# [IntelliJ] Variablen Refactoring



## usrr (6. Dez 2011)

Hallo,

gibt es in IntelliJ eine Möglichkeit schnell aus einer lokalen Methodenvariable eine Objectvariable zu machen?


----------



## schalentier (6. Dez 2011)

Klaro: Cursor auf die Variable, dann Refactor -> Introduce Field

Aufm Mac: Alt+Apfel+F
Win: Shift+Ctrl+F glaub ich

Help -> Default Keymap Reference (am besten ausdrucken und in Sichtweite legen)


----------



## usrr (6. Dez 2011)

Danke, habe es gefunden. Dachte mir, dass es diese Funktion geben muss, weil es immer der gleiche Vorgang ist, den man vollziehen muss. Ziemlich zeitraubend, wenn man es per Hand macht.


----------



## schalentier (7. Dez 2011)

Leider kann ich meinen Beitrag nicht mehr korrigieren, es ist aber Strg+Alt+F.
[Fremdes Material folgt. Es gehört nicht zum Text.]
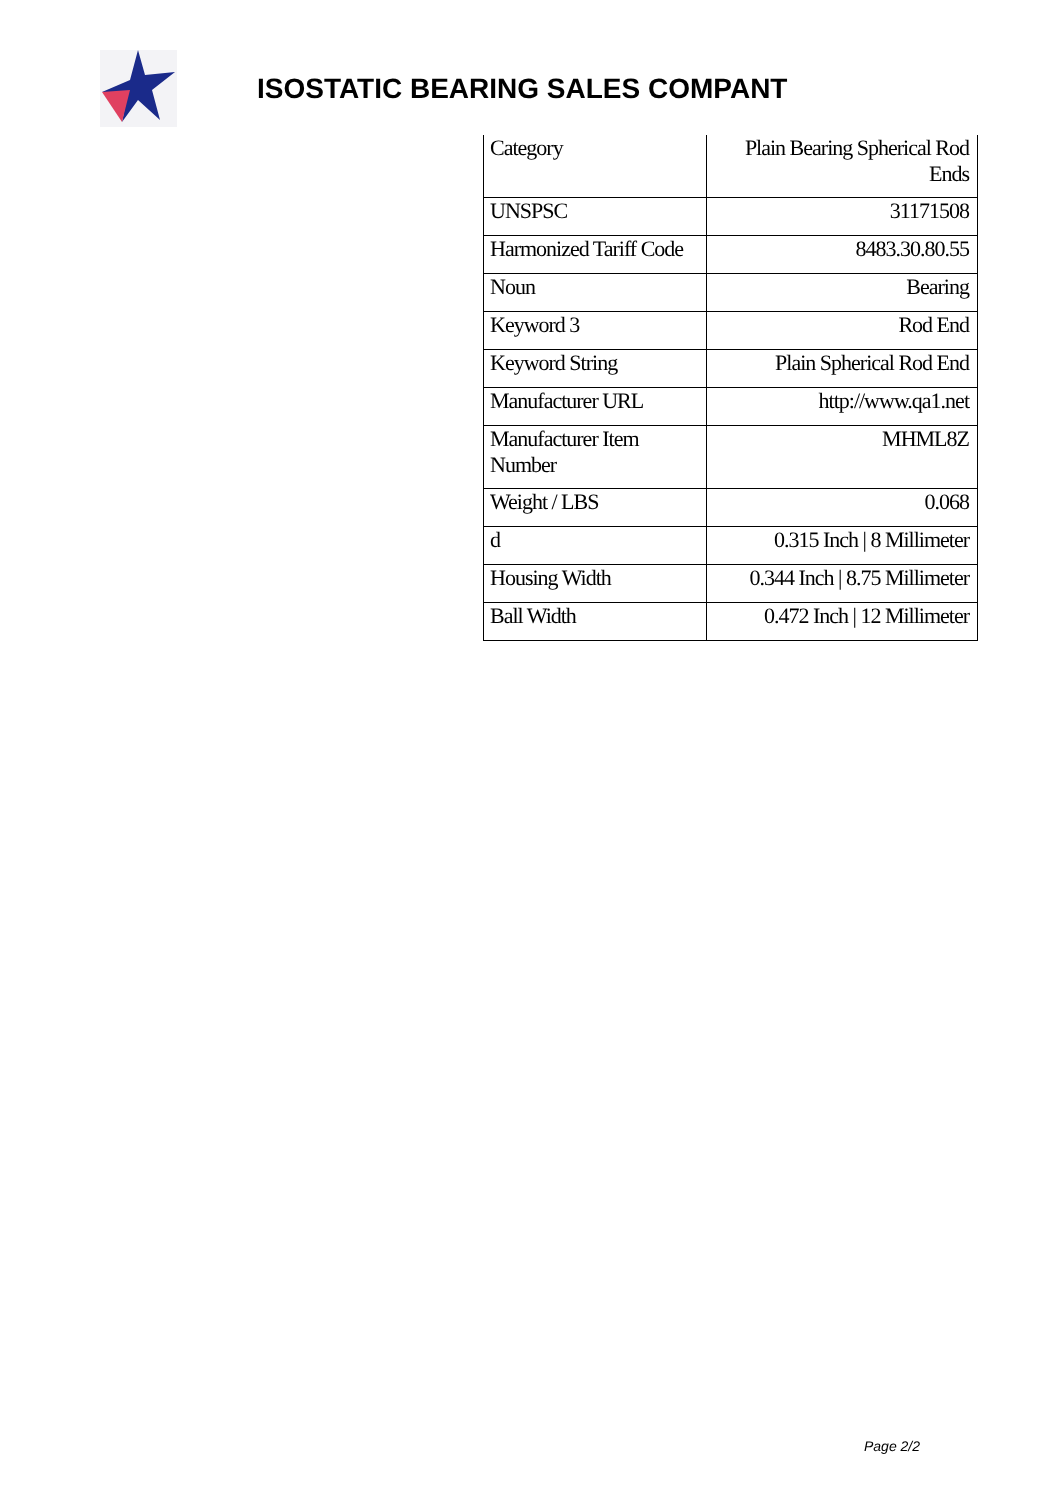ISOSTATIC BEARING SALES COMPANT
| Category | Plain Bearing Spherical Rod Ends |
| UNSPSC | 31171508 |
| Harmonized Tariff Code | 8483.30.80.55 |
| Noun | Bearing |
| Keyword 3 | Rod End |
| Keyword String | Plain Spherical Rod End |
| Manufacturer URL | http://www.qa1.net |
| Manufacturer Item Number | MHML8Z |
| Weight / LBS | 0.068 |
| d | 0.315 Inch / 8 Millimeter |
| Housing Width | 0.344 Inch / 8.75 Millimeter |
| Ball Width | 0.472 Inch / 12 Millimeter |
Page 2/2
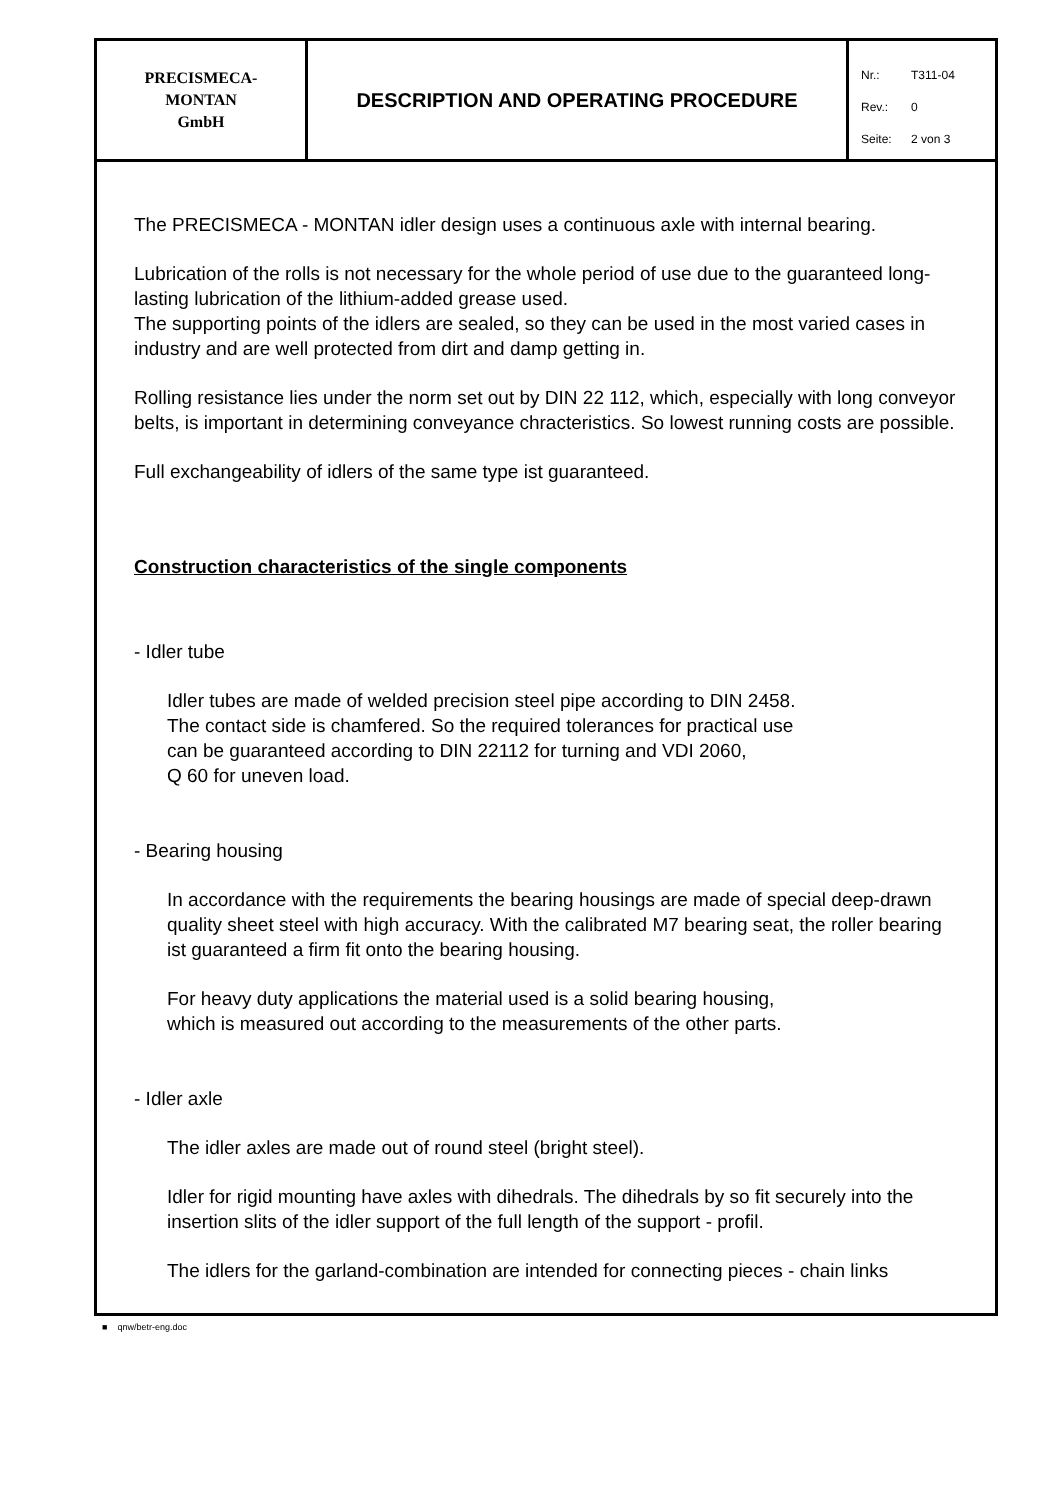PRECISMECA-
MONTAN
GmbH
DESCRIPTION AND OPERATING PROCEDURE
Nr.: T311-04
Rev.: 0
Seite: 2 von 3
The PRECISMECA - MONTAN idler design uses a continuous axle with internal bearing.
Lubrication of the rolls is not necessary for the whole period of use due to the guaranteed long-lasting lubrication of the lithium-added grease used.
The supporting points of the idlers are sealed, so they can be used in the most varied cases in industry and are well protected from dirt and damp getting in.
Rolling resistance lies under the norm set out by DIN 22 112, which, especially with long conveyor belts, is important in determining conveyance chracteristics. So lowest running costs are possible.
Full exchangeability of idlers of the same type ist guaranteed.
Construction characteristics of the single components
- Idler tube
Idler tubes are made of welded precision steel pipe according to DIN 2458.
The contact side is chamfered. So the required tolerances for practical use
can be guaranteed according to DIN 22112 for turning and VDI 2060,
Q 60 for uneven load.
- Bearing housing
In accordance with the requirements the bearing housings are made of special deep-drawn quality sheet steel with high accuracy. With the calibrated M7 bearing seat, the roller bearing ist guaranteed a firm fit onto the bearing housing.
For heavy duty applications the material used is a solid bearing housing,
which is measured out according to the measurements of the other parts.
- Idler axle
The idler axles are made out of round steel (bright steel).
Idler for rigid mounting have axles with dihedrals. The dihedrals by so fit securely into the insertion slits of the idler support of the full length of the support - profil.
The idlers for the garland-combination are intended for connecting pieces - chain links
■ qnw/betr-eng.doc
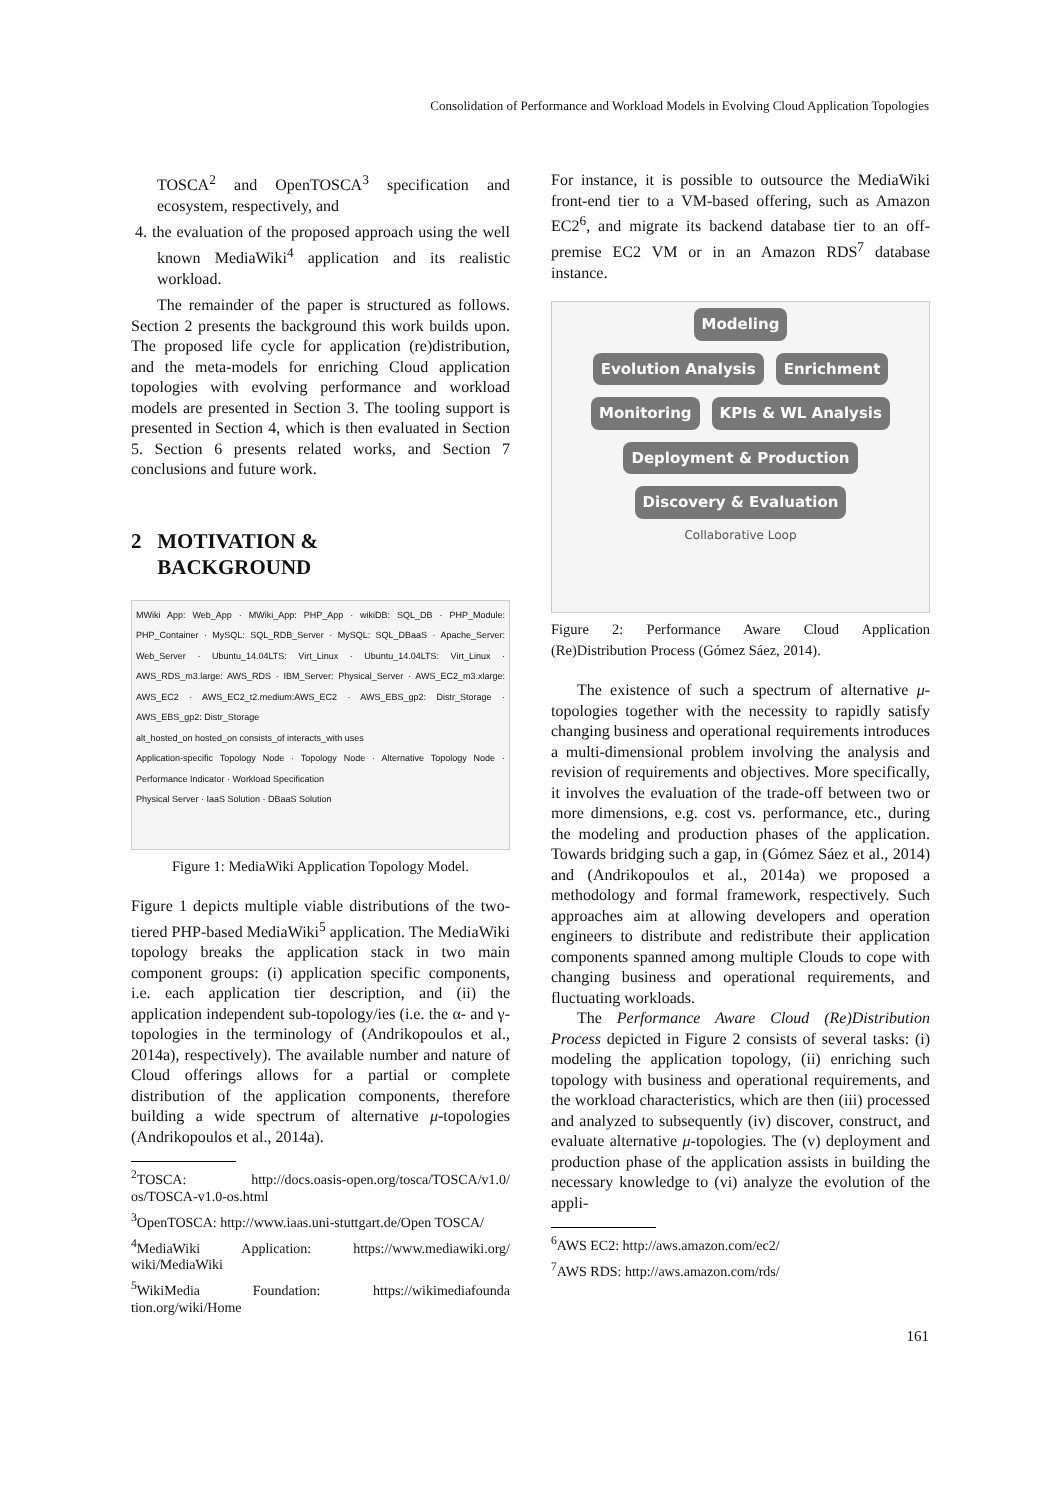Consolidation of Performance and Workload Models in Evolving Cloud Application Topologies
TOSCA<sup>2</sup> and OpenTOSCA<sup>3</sup> specification and ecosystem, respectively, and
4. the evaluation of the proposed approach using the well known MediaWiki<sup>4</sup> application and its realistic workload.
The remainder of the paper is structured as follows. Section 2 presents the background this work builds upon. The proposed life cycle for application (re)distribution, and the meta-models for enriching Cloud application topologies with evolving performance and workload models are presented in Section 3. The tooling support is presented in Section 4, which is then evaluated in Section 5. Section 6 presents related works, and Section 7 conclusions and future work.
2 MOTIVATION &
BACKGROUND
MWiki App: Web_App · MWiki_App: PHP_App · wikiDB: SQL_DB · PHP_Module: PHP_Container · MySQL: SQL_RDB_Server · MySQL: SQL_DBaaS · Apache_Server: Web_Server · Ubuntu_14.04LTS: Virt_Linux · Ubuntu_14.04LTS: Virt_Linux · AWS_RDS_m3.large: AWS_RDS · IBM_Server: Physical_Server · AWS_EC2_m3.xlarge: AWS_EC2 · AWS_EC2_t2.medium:AWS_EC2 · AWS_EBS_gp2: Distr_Storage · AWS_EBS_gp2: Distr_Storage
alt_hosted_on hosted_on consists_of interacts_with uses
Application-specific Topology Node · Topology Node · Alternative Topology Node · Performance Indicator · Workload Specification
Physical Server · IaaS Solution · DBaaS Solution
Figure 1: MediaWiki Application Topology Model.
Figure 1 depicts multiple viable distributions of the two-tiered PHP-based MediaWiki<sup>5</sup> application. The MediaWiki topology breaks the application stack in two main component groups: (i) application specific components, i.e. each application tier description, and (ii) the application independent sub-topology/ies (i.e. the α- and γ-topologies in the terminology of (Andrikopoulos et al., 2014a), respectively). The available number and nature of Cloud offerings allows for a partial or complete distribution of the application components, therefore building a wide spectrum of alternative μ-topologies (Andrikopoulos et al., 2014a).
<sup>2</sup> TOSCA: http://docs.oasis-open.org/tosca/TOSCA/v1.0/ os/TOSCA-v1.0-os.html
<sup>3</sup> OpenTOSCA: http://www.iaas.uni-stuttgart.de/Open TOSCA/
<sup>4</sup> MediaWiki Application: https://www.mediawiki.org/ wiki/MediaWiki
<sup>5</sup> WikiMedia Foundation: https://wikimediafounda tion.org/wiki/Home
For instance, it is possible to outsource the MediaWiki front-end tier to a VM-based offering, such as Amazon EC2<sup>6</sup>, and migrate its backend database tier to an off-premise EC2 VM or in an Amazon RDS<sup>7</sup> database instance.
Modeling
Evolution Analysis Enrichment
Monitoring KPIs & WL Analysis
Deployment & Production Discovery & Evaluation
Collaborative Loop
Figure 2: Performance Aware Cloud Application (Re)Distribution Process (Gómez Sáez, 2014).
The existence of such a spectrum of alternative μ-topologies together with the necessity to rapidly satisfy changing business and operational requirements introduces a multi-dimensional problem involving the analysis and revision of requirements and objectives. More specifically, it involves the evaluation of the trade-off between two or more dimensions, e.g. cost vs. performance, etc., during the modeling and production phases of the application. Towards bridging such a gap, in (Gómez Sáez et al., 2014) and (Andrikopoulos et al., 2014a) we proposed a methodology and formal framework, respectively. Such approaches aim at allowing developers and operation engineers to distribute and redistribute their application components spanned among multiple Clouds to cope with changing business and operational requirements, and fluctuating workloads.
The Performance Aware Cloud (Re)Distribution Process depicted in Figure 2 consists of several tasks: (i) modeling the application topology, (ii) enriching such topology with business and operational requirements, and the workload characteristics, which are then (iii) processed and analyzed to subsequently (iv) discover, construct, and evaluate alternative μ-topologies. The (v) deployment and production phase of the application assists in building the necessary knowledge to (vi) analyze the evolution of the appli-
<sup>6</sup> AWS EC2: http://aws.amazon.com/ec2/
<sup>7</sup> AWS RDS: http://aws.amazon.com/rds/
161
Der wichtigste Shortcut ist uebrigens Strg+W. Einfach mal ausprobieren ;-)


----------



## usrr (7. Dez 2011)

schalentier hat gesagt.:


> Leider kann ich meinen Beitrag nicht mehr korrigieren, es ist aber Strg+Alt+F.
> 
> Der wichtigste Shortcut ist uebrigens Strg+W. Einfach mal ausprobieren ;-)



Nicht schlecht


----------